El lugar donde he sido mandado a vivir sin ninguna experiencia previa en el medio de la más huérfana inconstancia. El que me obliga a tomar por sorteo hasta la más inocente de mis decisiones, como la de creer en la más pálida idea...

enero 22, 2011

La condición perruna





Hay una frase hecha rodando por allí que dice –con buen tino- que el fútbol es un estado de ánimo. El animismo es la ideología subyacente más fuerte en el fútbol. Se explican brutales derrotas y lapidarios fracasos con argumentos del tipo “no tuvimos actitud”, y luego el proceso de duelo se canaliza a través del concepto todopoderoso de “la recuperación anímica”. La derrota debe doler, está bien visto que el jugador permanezca de duelo y dramatice hasta el infinito la tristeza por la debacle inexplicable que lo culpabiliza y ofende a todo el mundo. Solo se admiten salmos revanchistas en base a redoblar esfuerzos que sustenten recuperaciones heroicas.

La bomba psicologista es la principal arma de todos los entrenadores en general. Algunos adoptan el modelo del puro optimismo, de la festividad lúdica, caso por ejemplo de cierta parte del viejo menottismo que hoy día cuenta a Angel Cappa como su referente emblemático. Para ellos al triunfo se arriba desde la diversión artística del goce por el juego, de un altura estética que permita desplegar potencialidades coordinativas de juego asociado que redundarán en triunfos bellos y gloriosos, pero casi imperceptibles, meras consecuencias de una conjunción que determina una superioridad técnica frente al rival sin que se desprenda la sensación de supresión del mismo que brinda todo triunfo. No se convoca a una guerra sino a una gesta artística; el futbolista se prepara como se prepara un ballet o un conjunto teatral para brillar en los escenarios y el hecho de tener que derrotar a un circunstancial rival como parte del acto se considera una cuestión accesoria que por lo tanto no debe ser motivo de odios ni hostilidades.

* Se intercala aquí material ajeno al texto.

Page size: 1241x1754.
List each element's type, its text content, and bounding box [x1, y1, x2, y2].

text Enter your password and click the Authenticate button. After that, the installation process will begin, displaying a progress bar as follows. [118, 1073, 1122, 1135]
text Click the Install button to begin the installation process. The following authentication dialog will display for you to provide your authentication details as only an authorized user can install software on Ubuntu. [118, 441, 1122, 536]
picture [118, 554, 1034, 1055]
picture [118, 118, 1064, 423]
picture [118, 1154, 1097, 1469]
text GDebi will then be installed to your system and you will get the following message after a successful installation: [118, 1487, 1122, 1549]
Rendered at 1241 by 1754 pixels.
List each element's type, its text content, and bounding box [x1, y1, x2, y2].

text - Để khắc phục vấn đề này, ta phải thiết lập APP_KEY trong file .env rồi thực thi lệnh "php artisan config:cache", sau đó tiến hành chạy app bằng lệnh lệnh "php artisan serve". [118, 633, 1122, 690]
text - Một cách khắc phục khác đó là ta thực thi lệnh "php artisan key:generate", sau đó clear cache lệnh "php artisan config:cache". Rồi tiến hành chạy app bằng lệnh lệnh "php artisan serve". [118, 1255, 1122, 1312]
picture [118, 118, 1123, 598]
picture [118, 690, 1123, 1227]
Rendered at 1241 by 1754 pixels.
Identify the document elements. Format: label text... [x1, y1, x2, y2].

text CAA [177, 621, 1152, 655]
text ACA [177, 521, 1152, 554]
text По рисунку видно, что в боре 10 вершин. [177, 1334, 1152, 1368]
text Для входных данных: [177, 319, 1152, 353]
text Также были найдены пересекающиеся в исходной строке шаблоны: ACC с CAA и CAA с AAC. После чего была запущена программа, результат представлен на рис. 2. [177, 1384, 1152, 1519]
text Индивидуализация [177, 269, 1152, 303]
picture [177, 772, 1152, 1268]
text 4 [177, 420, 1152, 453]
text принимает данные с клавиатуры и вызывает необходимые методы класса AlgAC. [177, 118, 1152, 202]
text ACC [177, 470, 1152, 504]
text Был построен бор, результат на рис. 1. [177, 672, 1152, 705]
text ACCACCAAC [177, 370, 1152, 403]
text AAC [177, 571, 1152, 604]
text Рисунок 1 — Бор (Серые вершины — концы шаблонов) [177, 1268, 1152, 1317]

Falcioni, en cambio, por portación de rostro, por gestos rabiosos marcados a fuego, se ha ocupado de encarnar como pocos la condición perruna en la conducción de planteles futbolísticos. ¿Cómo se traduce esa metafísica de la fiereza ladradora en términos de una pelota rodando en juego entre veintidós atletas? Se trata de señales, pequeñas y grandes marcas que impregnan el entorno hasta proyectarlo en una acción de campo, en una afiebrante pre-disposición táctica que deriva en una implantación casi maquinal de las acciones. Primero se asume la naturaleza del fútbol como una guerra destemplada, sin tapujos ni adornos líricos, que determina siempre “un estado de emergencia” dentro del campo”. Se hace gala de la simplicidad siempre bajo la seguridad defensiva, primer mandamiento no negociable que nadie puede poner en riesgo de ninguna manera. Los defensores, verdaderos adalides fundantes de esta concepción, deben actuar como si estuvieran “de guardia” en una frontera a punto de ser atacada; cualquier distracción se considera casi un crimen traidor que viola la sagrada premisa de “no regalar nada”. Y desde allí se cuecen códigos del compañerismo bélico que llegan hasta el ataque que debe ser certero, veloz, preciso y contundente, sin despilfarrar recursos. La preparación física debe ser ostensiblemente exagerada en lo ritual: triple o cuádruple turno; que el espíritu del “sacrificio” temple las almas y conduzca los músculos al borde del extremo dolor para disponerlos para las más extenuantes batallas. El triunfo se supone una epopeya compensatoria de los bienestares ofrendados en la refriega preparatoria.

En definitiva, frente a aquellos que creen que al triunfo se puede arribar a través del placer, el sentido perruno opone el camino del dolor. A partir de ahora, interesante será ver si el Boca de Falcioni logra plasmar esta concepción en un plantel repleto de mandamases, vedettes y hombres que consagran su vida al goce de la felicidad eterna.